>>>
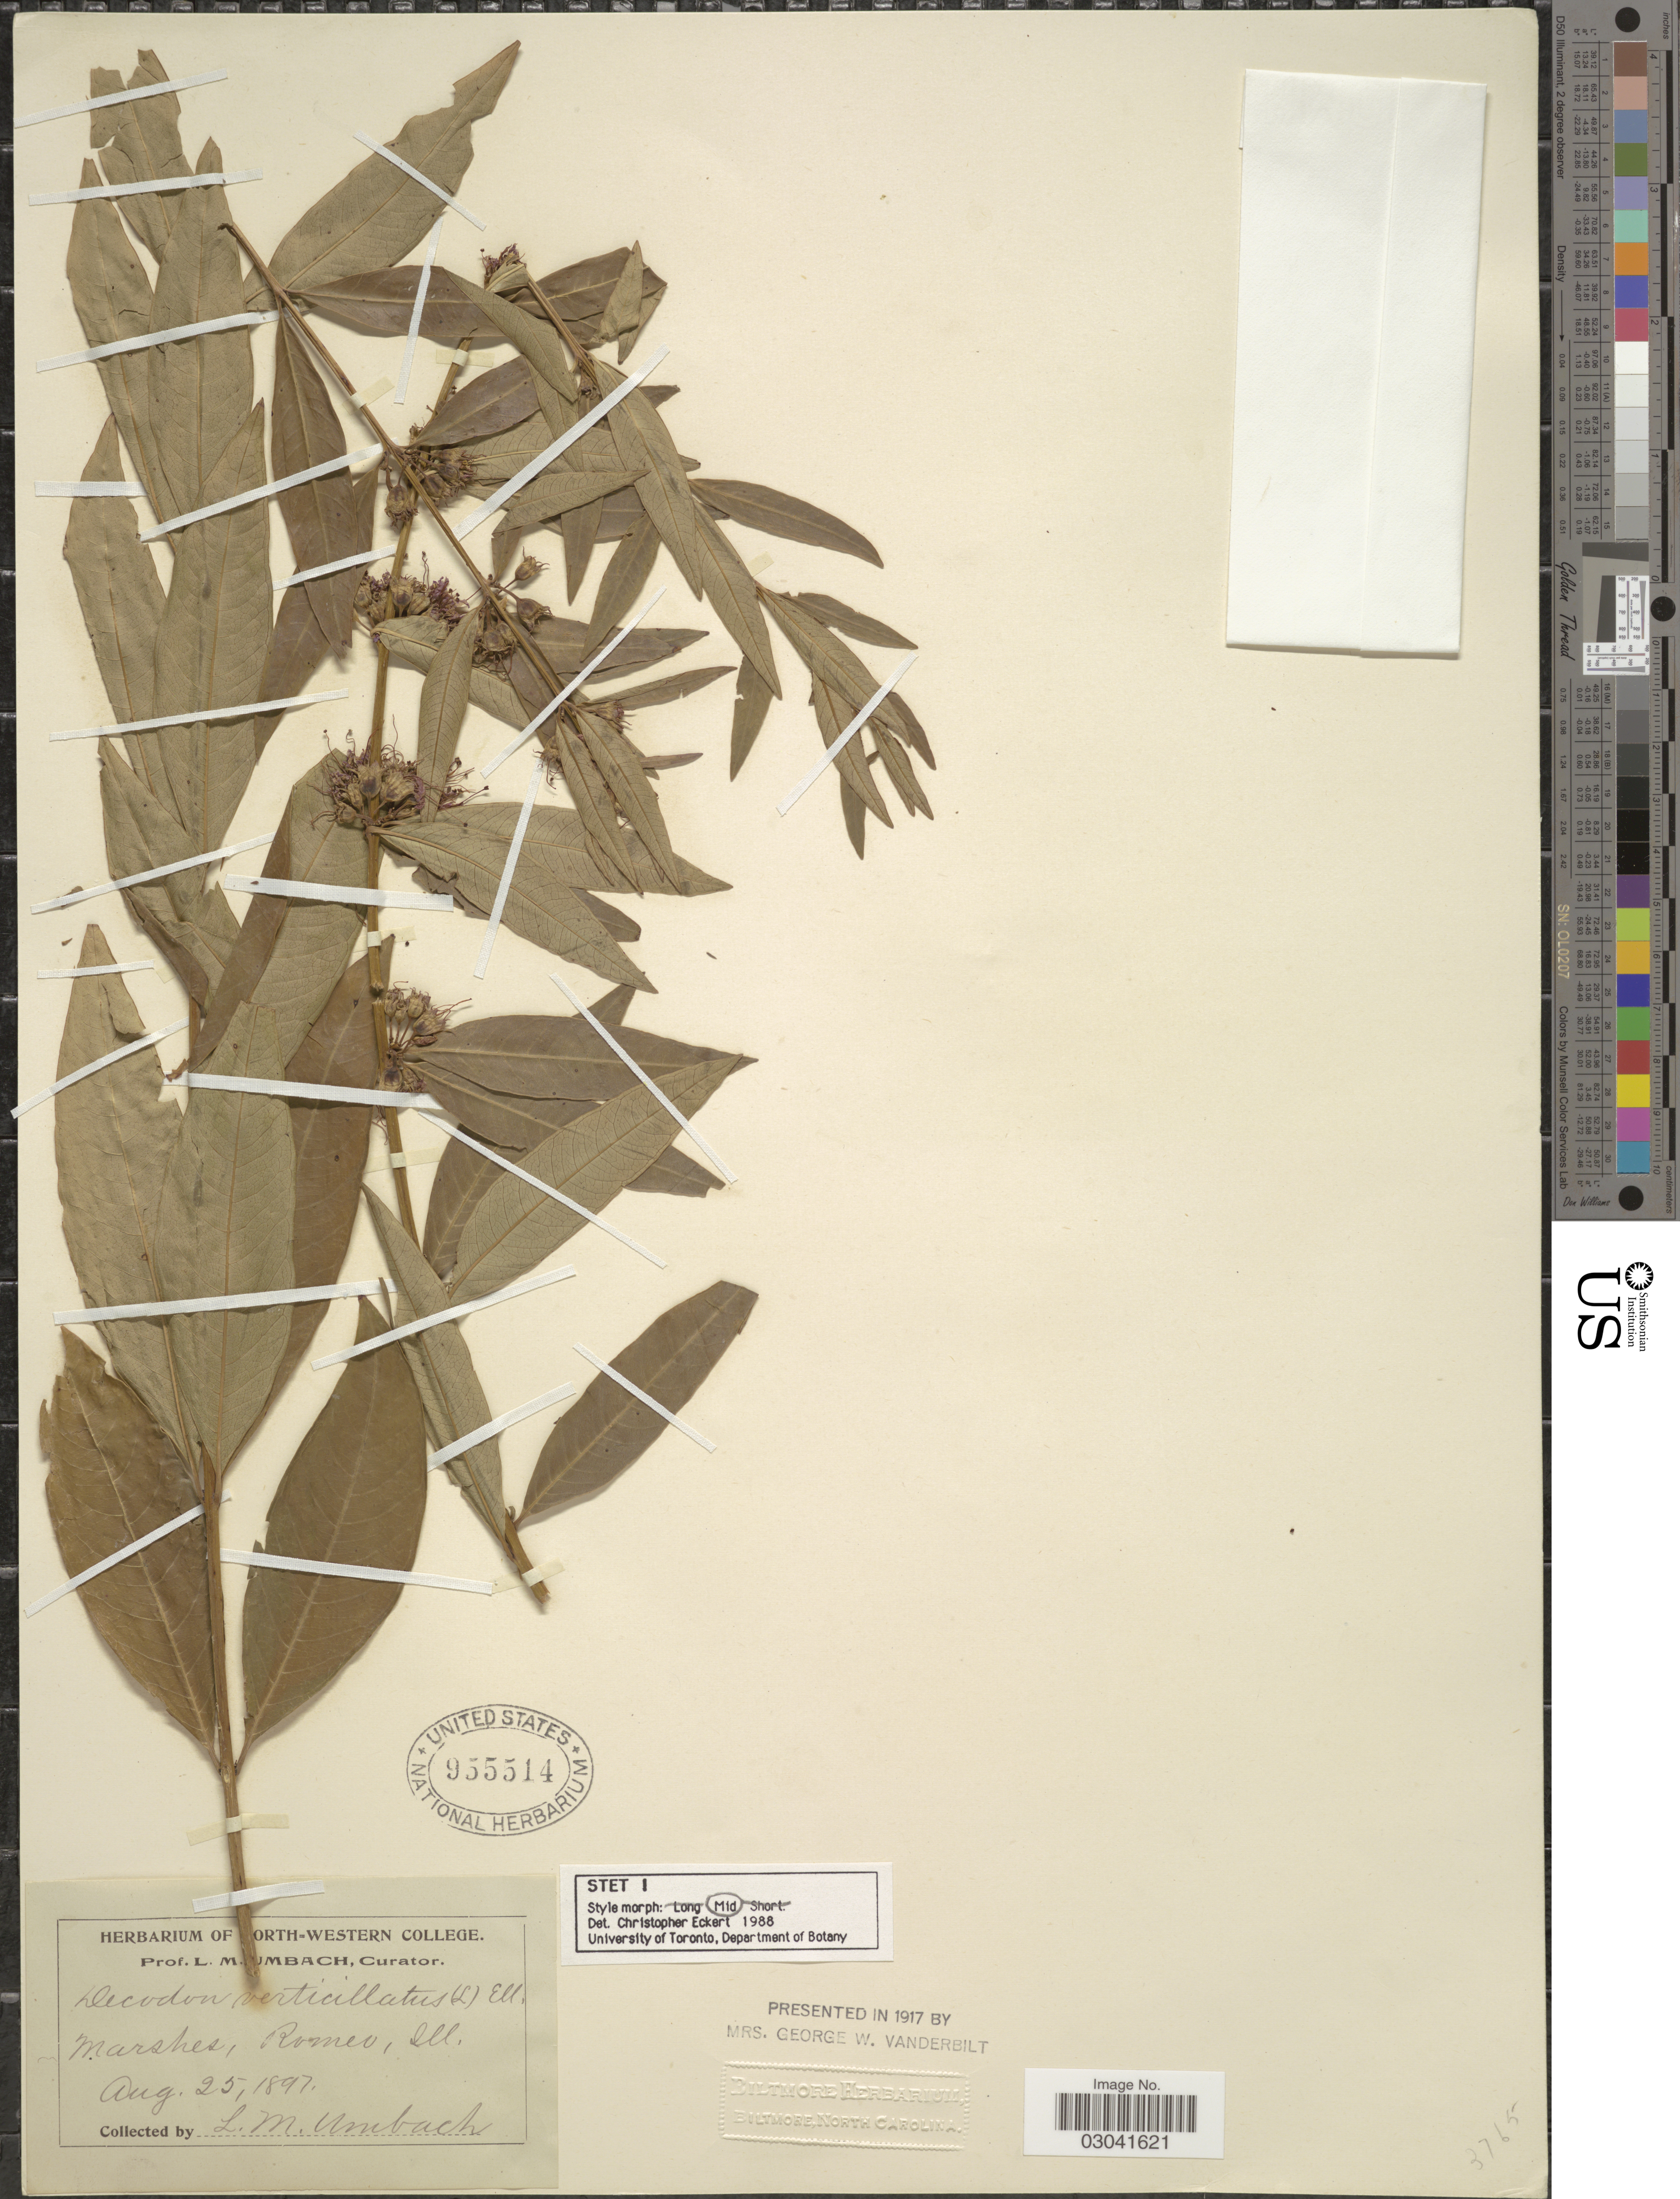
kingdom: Plantae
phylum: Tracheophyta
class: Magnoliopsida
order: Myrtales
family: Lythraceae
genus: Decodon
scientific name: Decodon verticillatus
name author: (L.) Elliott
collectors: L. M. Umbach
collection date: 1897-08-25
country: United States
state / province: Illinois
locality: Marshes, Romeo.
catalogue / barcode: US 955514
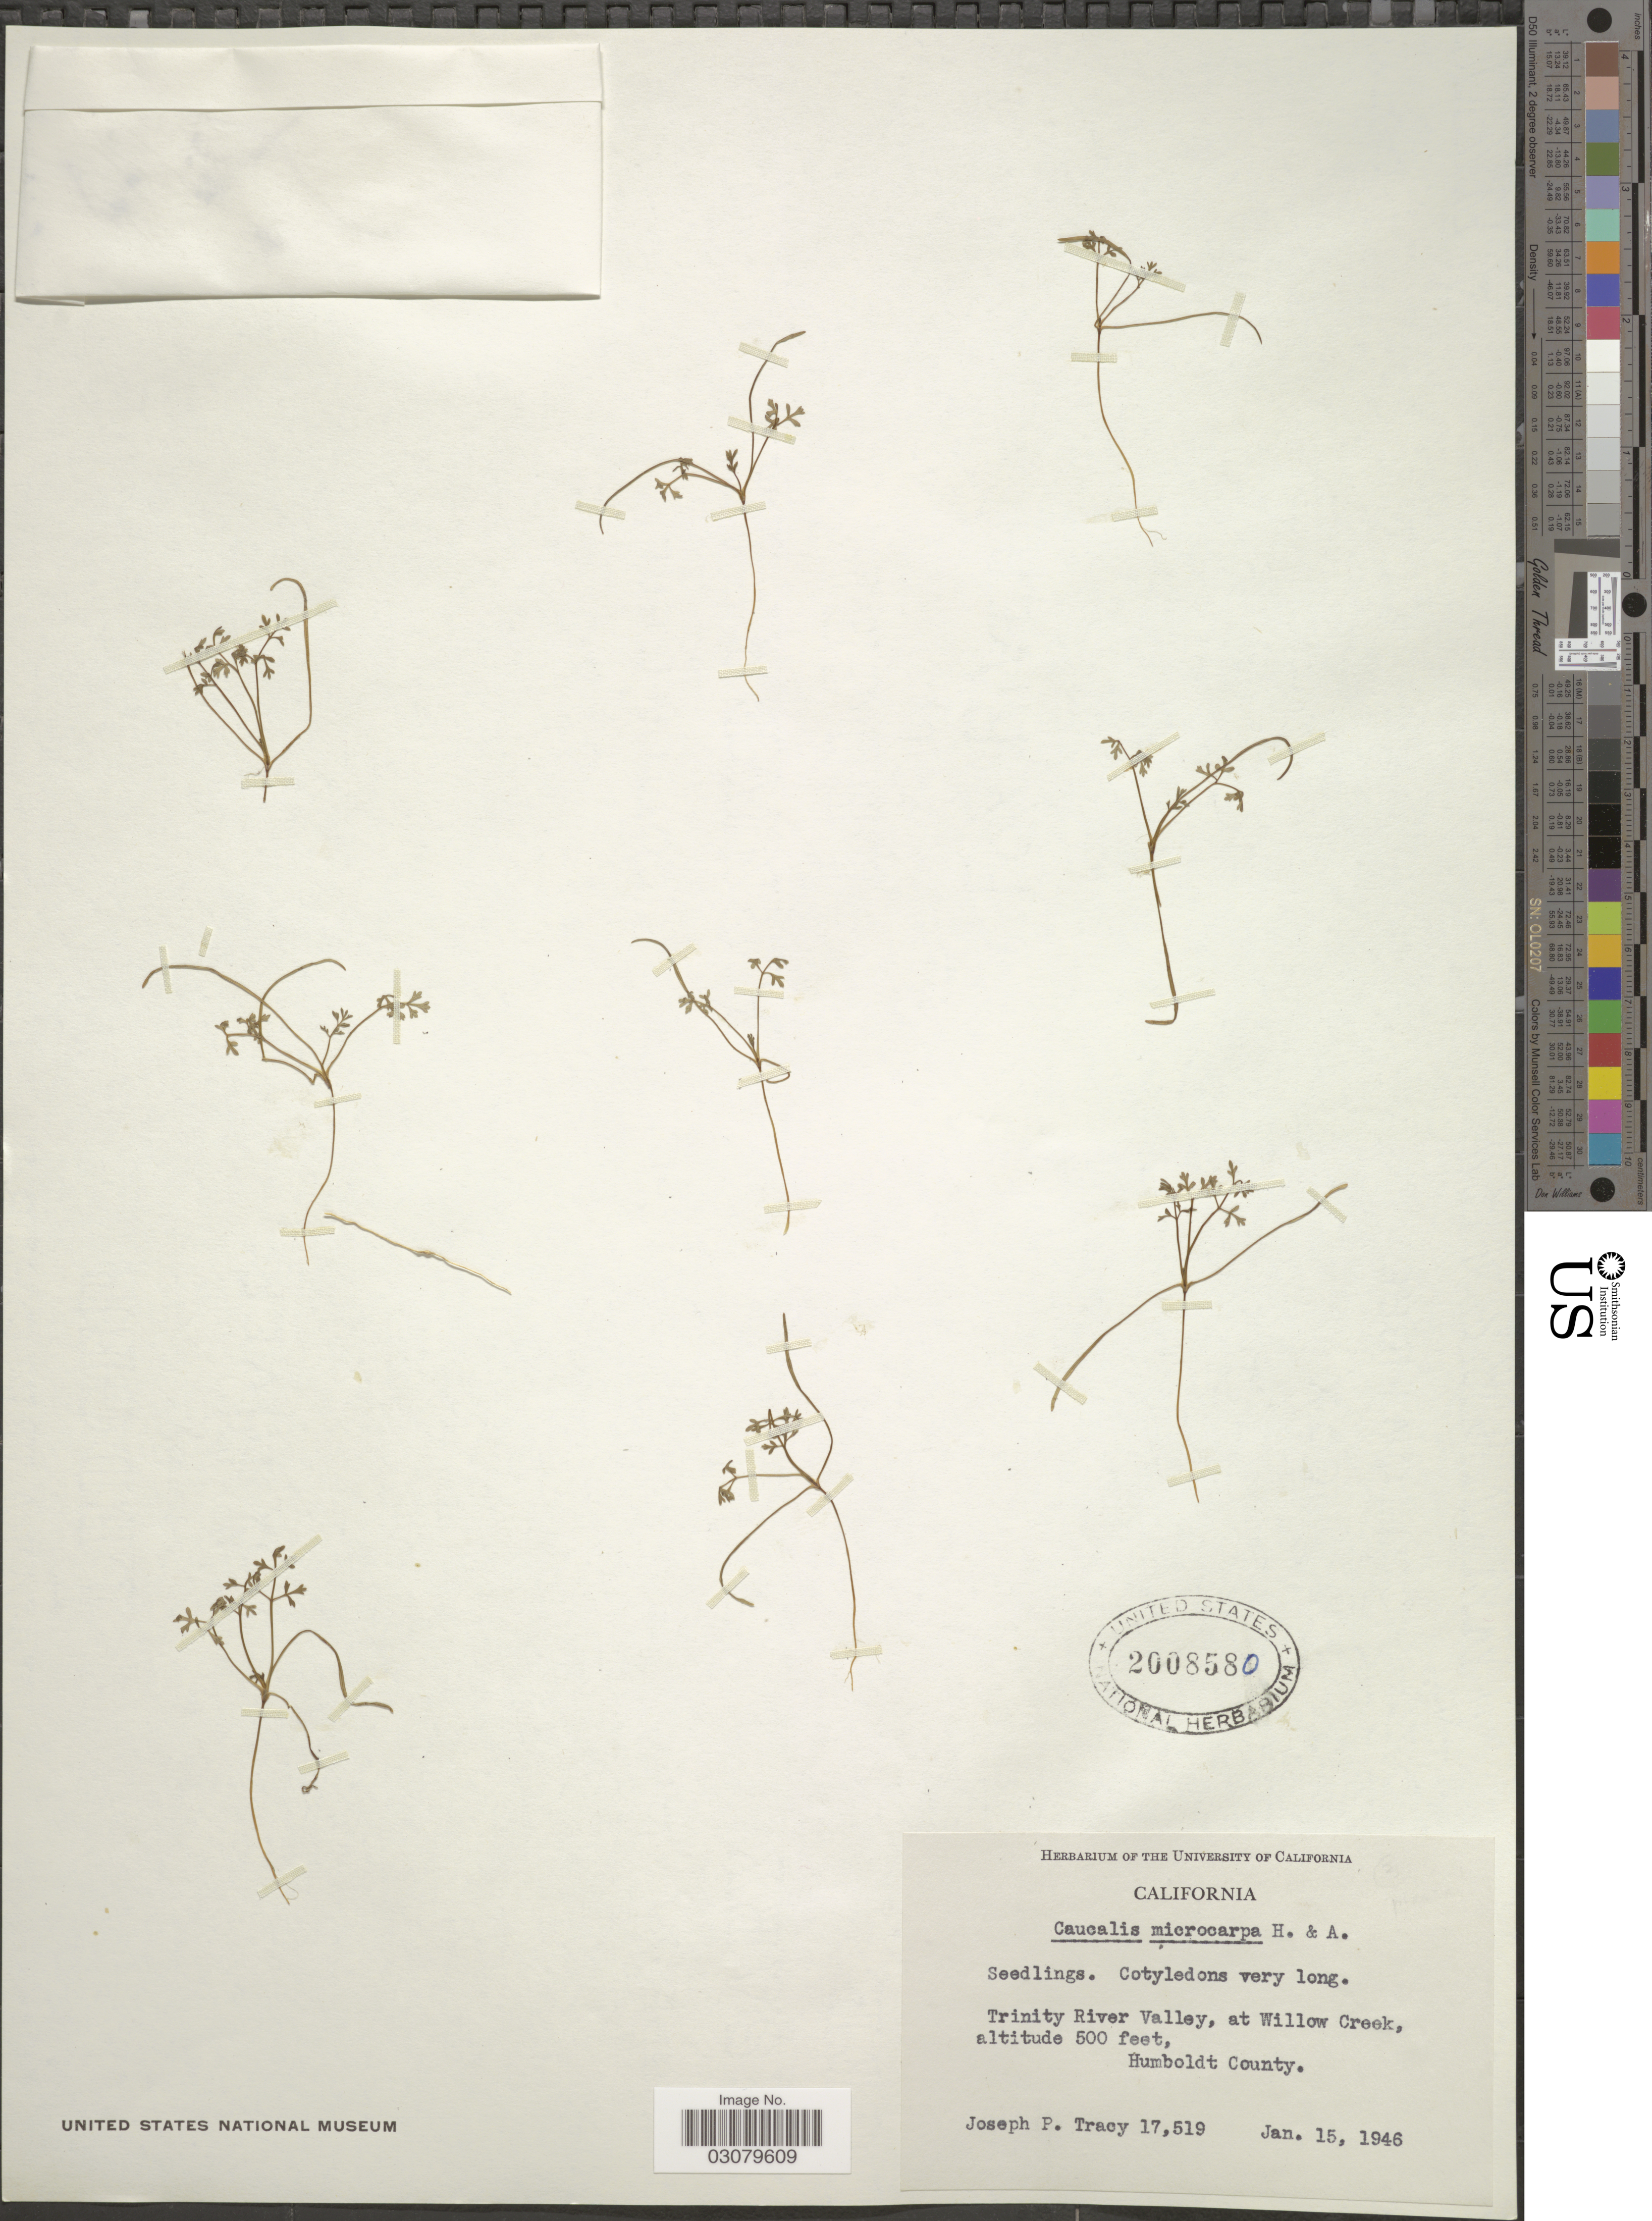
<<<
▸ **WHAT TO DO**: Copy out every line of the items above exactly, leaving out the pictures.

▸ **ANSWER TO THE TASK**:
kingdom: Plantae
phylum: Tracheophyta
class: Magnoliopsida
order: Myrtales
family: Lythraceae
genus: Decodon
scientific name: Decodon verticillatus
name author: (L.) Elliott
collectors: L. M. Umbach
collection date: 1897-08-25
country: United States
state / province: Illinois
locality: Marshes, Romeo.
catalogue / barcode: US 955514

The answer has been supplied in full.